<h1 style="text-align:center"> INFO 323: Cloud Computing and Big Data</h1>
<h2 style="text-align:center"> College of Computing and Informatics</h2>
<h2 style="text-align:center">Drexel University</h2>

<h3 style="text-align:center"> Introduction to Spark Programming</h3>
<h3 style="text-align:center"> Yuan An, PhD</h3>
<h3 style="text-align:center">Associate Professor</h3>

# Cloud Computing Recap
- Typically, when we think of a “computer,” we think about one machine sitting on our desk at home or at work.
- There are some things that our computer is not powerful enough to perform.
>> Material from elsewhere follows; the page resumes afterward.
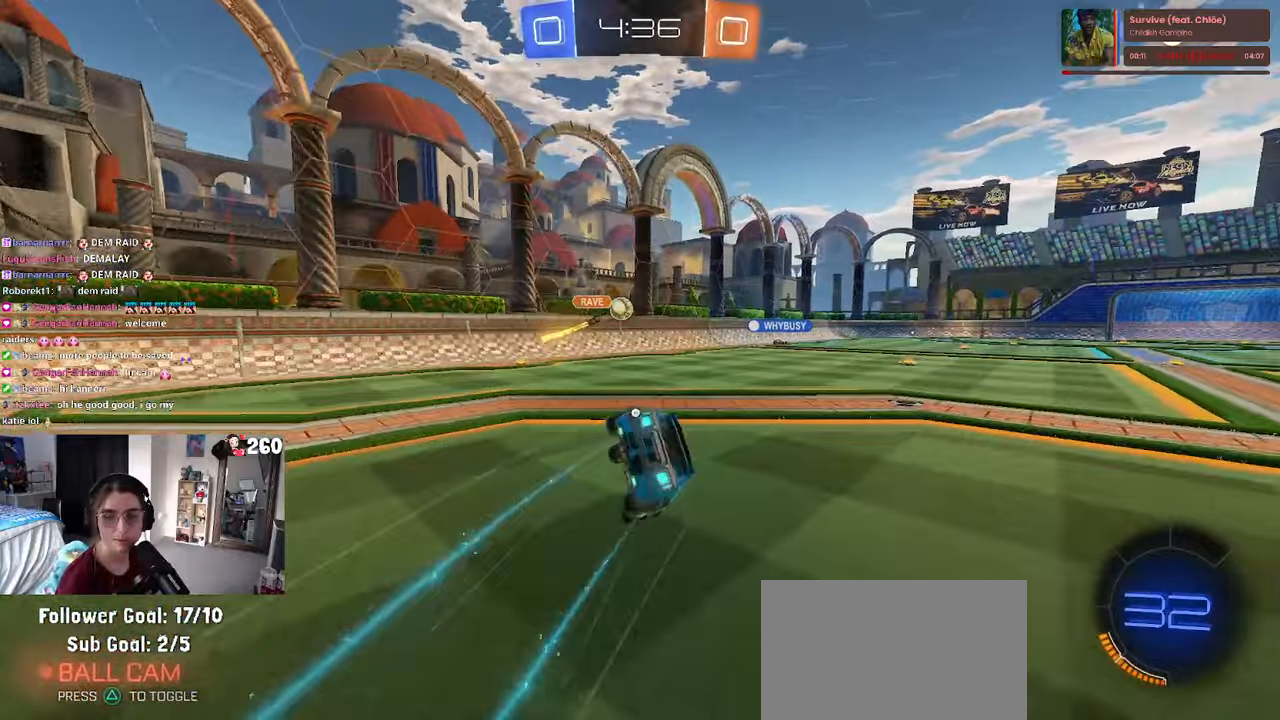
{"buttons": ["SQUARE", "R1"], "left_stick": "down-right", "right_stick": "center", "events": [[16, "left_stick", "down-right"], [116, "TRIANGLE", "up"], [316, "SQUARE", "down"]]}
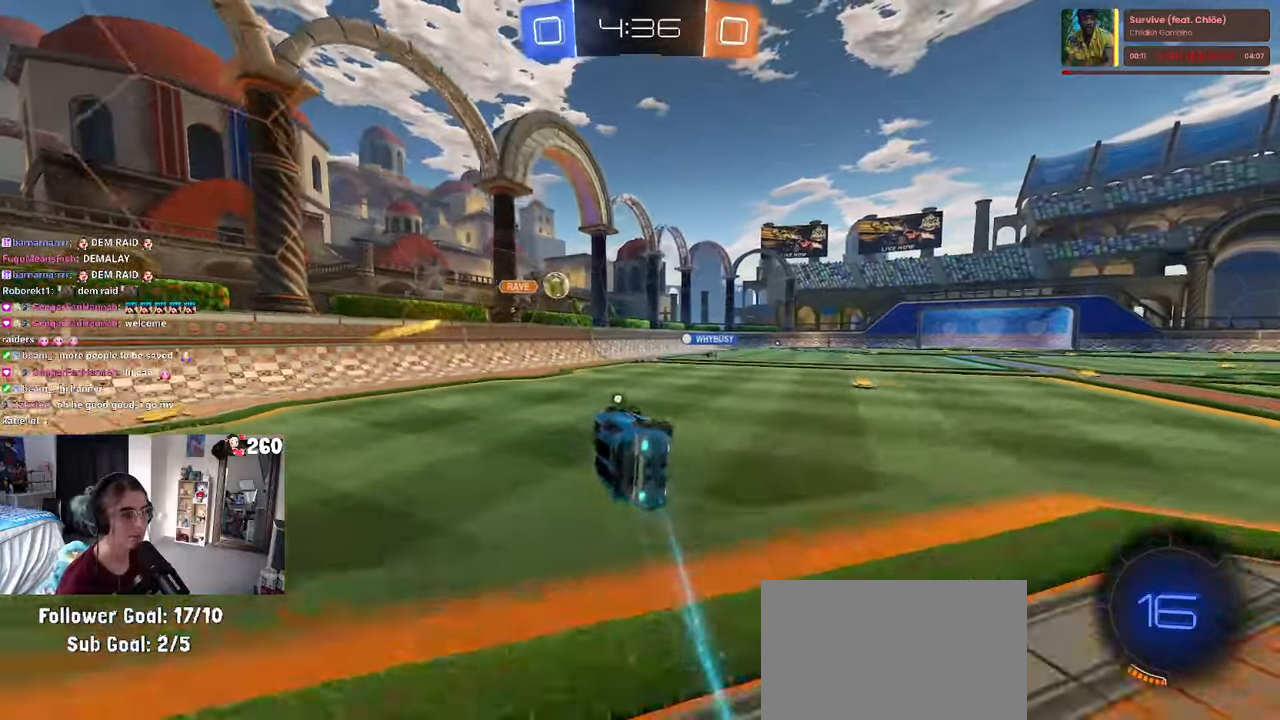
{"buttons": [], "left_stick": "right", "right_stick": "center", "events": [[16, "R1", "up"], [116, "SQUARE", "up"], [133, "left_stick", "center"], [416, "left_stick", "right"]]}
One particularly challenging area is data processing.
- Single machines do not have enough power and resources to perform computations on huge amounts of information (or the user probably does not have the time to wait for the computation to finish). 
- A cluster, or group, of computers, pools the resources of many machines together, giving us the ability to use all the cumulative resources as if they were a single computer.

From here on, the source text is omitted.